**Goal**
Retype every line of the entries below, keeping each character, space and line break unchanged.

**Data**
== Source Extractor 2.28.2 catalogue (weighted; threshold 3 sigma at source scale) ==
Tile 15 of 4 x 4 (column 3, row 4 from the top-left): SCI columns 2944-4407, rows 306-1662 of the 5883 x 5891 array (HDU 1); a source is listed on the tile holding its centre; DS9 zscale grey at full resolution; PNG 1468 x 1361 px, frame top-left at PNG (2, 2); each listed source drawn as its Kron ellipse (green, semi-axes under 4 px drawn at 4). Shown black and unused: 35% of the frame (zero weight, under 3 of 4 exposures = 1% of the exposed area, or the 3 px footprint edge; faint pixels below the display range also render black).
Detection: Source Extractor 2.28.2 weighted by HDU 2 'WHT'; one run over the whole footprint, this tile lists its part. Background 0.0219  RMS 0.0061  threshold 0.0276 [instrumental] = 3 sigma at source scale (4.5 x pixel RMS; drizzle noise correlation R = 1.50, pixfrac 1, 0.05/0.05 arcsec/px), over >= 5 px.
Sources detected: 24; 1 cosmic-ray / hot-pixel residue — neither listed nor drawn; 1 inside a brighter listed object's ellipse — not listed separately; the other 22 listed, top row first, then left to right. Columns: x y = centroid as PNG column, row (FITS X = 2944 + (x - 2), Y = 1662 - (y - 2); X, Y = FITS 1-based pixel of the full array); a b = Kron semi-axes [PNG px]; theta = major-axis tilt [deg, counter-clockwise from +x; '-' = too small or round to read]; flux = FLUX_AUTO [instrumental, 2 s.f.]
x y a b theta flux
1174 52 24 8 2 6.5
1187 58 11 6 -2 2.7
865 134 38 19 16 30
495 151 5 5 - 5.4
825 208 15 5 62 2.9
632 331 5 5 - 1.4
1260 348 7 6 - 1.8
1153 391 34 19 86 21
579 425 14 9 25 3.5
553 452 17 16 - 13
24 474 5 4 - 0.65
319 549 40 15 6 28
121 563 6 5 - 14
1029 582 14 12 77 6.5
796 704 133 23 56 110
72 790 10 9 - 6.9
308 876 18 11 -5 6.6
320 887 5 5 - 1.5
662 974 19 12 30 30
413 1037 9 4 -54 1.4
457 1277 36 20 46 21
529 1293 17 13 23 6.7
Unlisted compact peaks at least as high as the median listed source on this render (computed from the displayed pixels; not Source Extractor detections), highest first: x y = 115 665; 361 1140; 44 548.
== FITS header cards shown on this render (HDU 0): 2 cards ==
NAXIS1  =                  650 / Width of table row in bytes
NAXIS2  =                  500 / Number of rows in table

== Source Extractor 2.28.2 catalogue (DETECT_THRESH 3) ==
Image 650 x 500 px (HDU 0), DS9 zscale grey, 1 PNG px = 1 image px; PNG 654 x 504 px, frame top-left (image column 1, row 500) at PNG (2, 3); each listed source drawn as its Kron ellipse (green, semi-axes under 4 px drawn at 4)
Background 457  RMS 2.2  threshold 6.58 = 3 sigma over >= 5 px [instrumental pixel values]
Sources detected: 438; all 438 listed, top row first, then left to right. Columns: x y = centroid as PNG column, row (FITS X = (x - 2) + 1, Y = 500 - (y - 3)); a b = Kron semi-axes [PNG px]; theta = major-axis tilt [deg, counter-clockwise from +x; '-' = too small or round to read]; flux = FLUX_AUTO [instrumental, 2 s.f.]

**Full answer**
== Source Extractor 2.28.2 catalogue (weighted; threshold 3 sigma at source scale) ==
Tile 15 of 4 x 4 (column 3, row 4 from the top-left): SCI columns 2944-4407, rows 306-1662 of the 5883 x 5891 array (HDU 1); a source is listed on the tile holding its centre; DS9 zscale grey at full resolution; PNG 1468 x 1361 px, frame top-left at PNG (2, 2); each listed source drawn as its Kron ellipse (green, semi-axes under 4 px drawn at 4). Shown black and unused: 35% of the frame (zero weight, under 3 of 4 exposures = 1% of the exposed area, or the 3 px footprint edge; faint pixels below the display range also render black).
Detection: Source Extractor 2.28.2 weighted by HDU 2 'WHT'; one run over the whole footprint, this tile lists its part. Background 0.0219  RMS 0.0061  threshold 0.0276 [instrumental] = 3 sigma at source scale (4.5 x pixel RMS; drizzle noise correlation R = 1.50, pixfrac 1, 0.05/0.05 arcsec/px), over >= 5 px.
Sources detected: 24; 1 cosmic-ray / hot-pixel residue — neither listed nor drawn; 1 inside a brighter listed object's ellipse — not listed separately; the other 22 listed, top row first, then left to right. Columns: x y = centroid as PNG column, row (FITS X = 2944 + (x - 2), Y = 1662 - (y - 2); X, Y = FITS 1-based pixel of the full array); a b = Kron semi-axes [PNG px]; theta = major-axis tilt [deg, counter-clockwise from +x; '-' = too small or round to read]; flux = FLUX_AUTO [instrumental, 2 s.f.]
x y a b theta flux
1174 52 24 8 2 6.5
1187 58 11 6 -2 2.7
865 134 38 19 16 30
495 151 5 5 - 5.4
825 208 15 5 62 2.9
632 331 5 5 - 1.4
1260 348 7 6 - 1.8
1153 391 34 19 86 21
579 425 14 9 25 3.5
553 452 17 16 - 13
24 474 5 4 - 0.65
319 549 40 15 6 28
121 563 6 5 - 14
1029 582 14 12 77 6.5
796 704 133 23 56 110
72 790 10 9 - 6.9
308 876 18 11 -5 6.6
320 887 5 5 - 1.5
662 974 19 12 30 30
413 1037 9 4 -54 1.4
457 1277 36 20 46 21
529 1293 17 13 23 6.7
Unlisted compact peaks at least as high as the median listed source on this render (computed from the displayed pixels; not Source Extractor detections), highest first: x y = 115 665; 361 1140; 44 548.
== FITS header cards shown on this render (HDU 0): 2 cards ==
NAXIS1  =                  650 / Width of table row in bytes
NAXIS2  =                  500 / Number of rows in table

== Source Extractor 2.28.2 catalogue (DETECT_THRESH 3) ==
Image 650 x 500 px (HDU 0), DS9 zscale grey, 1 PNG px = 1 image px; PNG 654 x 504 px, frame top-left (image column 1, row 500) at PNG (2, 3); each listed source drawn as its Kron ellipse (green, semi-axes under 4 px drawn at 4)
Background 457  RMS 2.2  threshold 6.58 = 3 sigma over >= 5 px [instrumental pixel values]
Sources detected: 438; all 438 listed, top row first, then left to right. Columns: x y = centroid as PNG column, row (FITS X = (x - 2) + 1, Y = 500 - (y - 3)); a b = Kron semi-axes [PNG px]; theta = major-axis tilt [deg, counter-clockwise from +x; '-' = too small or round to read]; flux = FLUX_AUTO [instrumental, 2 s.f.]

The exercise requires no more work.